Я пошёл к Фиговидцу.
— Вообще-то нет, — сказал Фиговидец, — но полечить можно. Я так понял, у вас медицина в почете?
— Медицина — да. А радостные — нет.
— Они безнадежные, — вставил Муха. — Даже пословица есть: «Радостного не огорчишь». А всё равно не верится: он же мент, им прививки делают. — Он пожал плечами. — Как радостные по науке называются? — («Душевнобольные», — сказал Фиговидец. «Психически нездоровые», — сказал я.) — Ну вот, откуда у мента душа или там психика?
Колбасник, разговаривавший с Мухой, на этот раз не отошёл. Застенчивое оживление на его свежем лице относилось уже не ко мне, а к предмету разговора. Он слушал, мялся, мялся и не выдержал.
— Мент просто зверь был, — сказал он. — Они все гады, но этот уж такой, такой — всем гадам гад.

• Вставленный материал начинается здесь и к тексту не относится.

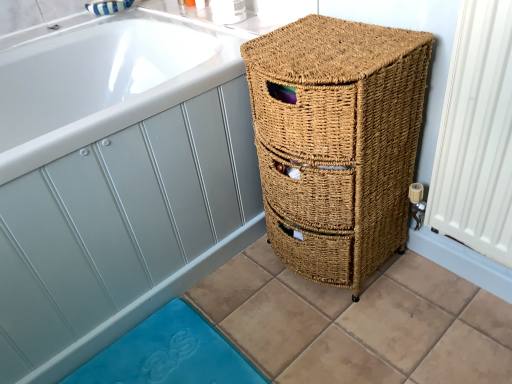
Question: Considering the relative sizes of natural woven basket at right and natural woven basket at right in the image provided, is natural woven basket at right bigger than natural woven basket at right?

Choices:
 (A) no
 (B) yes

Answer: (B)

Question: Considering the relative sizes of natural woven basket at right and natural woven basket at right in the image provided, is natural woven basket at right wider than natural woven basket at right?

Choices:
 (A) no
 (B) yes

Answer: (B)

Question: From a real-world perspective, is natural woven basket at right beneath natural woven basket at right?

Choices:
 (A) yes
 (B) no

Answer: (A)

Question: Is natural woven basket at right at the right side of natural woven basket at right?

Choices:
 (A) no
 (B) yes

Answer: (A)

Question: Is natural woven basket at right not inside natural woven basket at right?

Choices:
 (A) yes
 (B) no

Answer: (A)

Question: From the image's perspective, would you say natural woven basket at right is shown under natural woven basket at right?

Choices:
 (A) yes
 (B) no

Answer: (B)

Question: Is natural woven basket at right surrounding blue rubber bath mat at lower left?

Choices:
 (A) no
 (B) yes

Answer: (A)

Question: Is natural woven basket at right to the left of blue rubber bath mat at lower left from the viewer's perspective?

Choices:
 (A) yes
 (B) no

Answer: (A)

Question: Is natural woven basket at right bigger than blue rubber bath mat at lower left?

Choices:
 (A) no
 (B) yes

Answer: (B)

Question: Does natural woven basket at right have a greater height compared to blue rubber bath mat at lower left?

Choices:
 (A) yes
 (B) no

Answer: (A)

Question: Is natural woven basket at right next to blue rubber bath mat at lower left?

Choices:
 (A) no
 (B) yes

Answer: (A)

Question: Is natural woven basket at right thinner than blue rubber bath mat at lower left?

Choices:
 (A) no
 (B) yes

Answer: (A)

Question: Is natural woven basket at right positioned before natural woven basket at right?

Choices:
 (A) yes
 (B) no

Answer: (B)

Не то что мы или ещё кто, менты сами сейчас счастливы, веришь?
— Эх, Крот, — отозвался Муха. («Его Крот зовут, — объяснил он мне, кивая на парня. — И откуда такие погоняла берутся?») — Что у вас с ментами вообще общего?

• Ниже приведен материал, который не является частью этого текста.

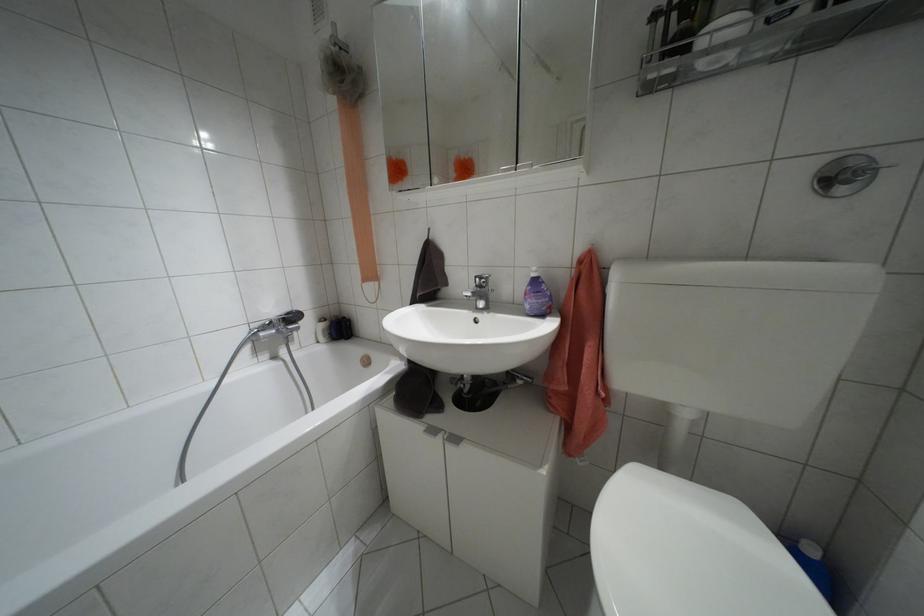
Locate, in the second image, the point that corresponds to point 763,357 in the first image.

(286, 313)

— Олигархия, — сказал Крот. — А Кротом меня всю жизнь звали. Зверёк такой есть, понял?
Фиговидец так и подпрыгнул.
— Какая интересная форма правления! — возрадовался он. — Аристократическое государство, лишённое царской власти!! — («Аристотель называет олигархию вырождением аристократии», — бормотнул он в скобках.) — Соперничество сильнейших приводит к тому, что они обуздывают друг друга. — («Человеческая порочность ненасытна», — бормотнул он.) — Приходится устраивать так, чтобы люди, от природы достойные, не желали иметь больше, а недостойные не имели такой возможности, и произойдёт это в том случае, если этих последних поставят в низшее положение, но не станут обижать. — (Он бормотнул что-то совсем неразборчиво.) — При олигархии государственные должности занимают люди состоятельные, по количеству своему немногочисленные. Вполне естественно, что покупающие власть за деньги привыкают извлекать из нее прибыль, раз, получая должность, они поиздержатся. Но когда богатство ценится выше добродетели, то всё государство становится корыстолюбивым: ведь то, что почитается ценным у власть имущих, неизбежно явится таковым и в представлении остальных граждан. — Он вздохнул и заключил: — Аристотель выделяет четыре вида олигархии, но я в точности не помню.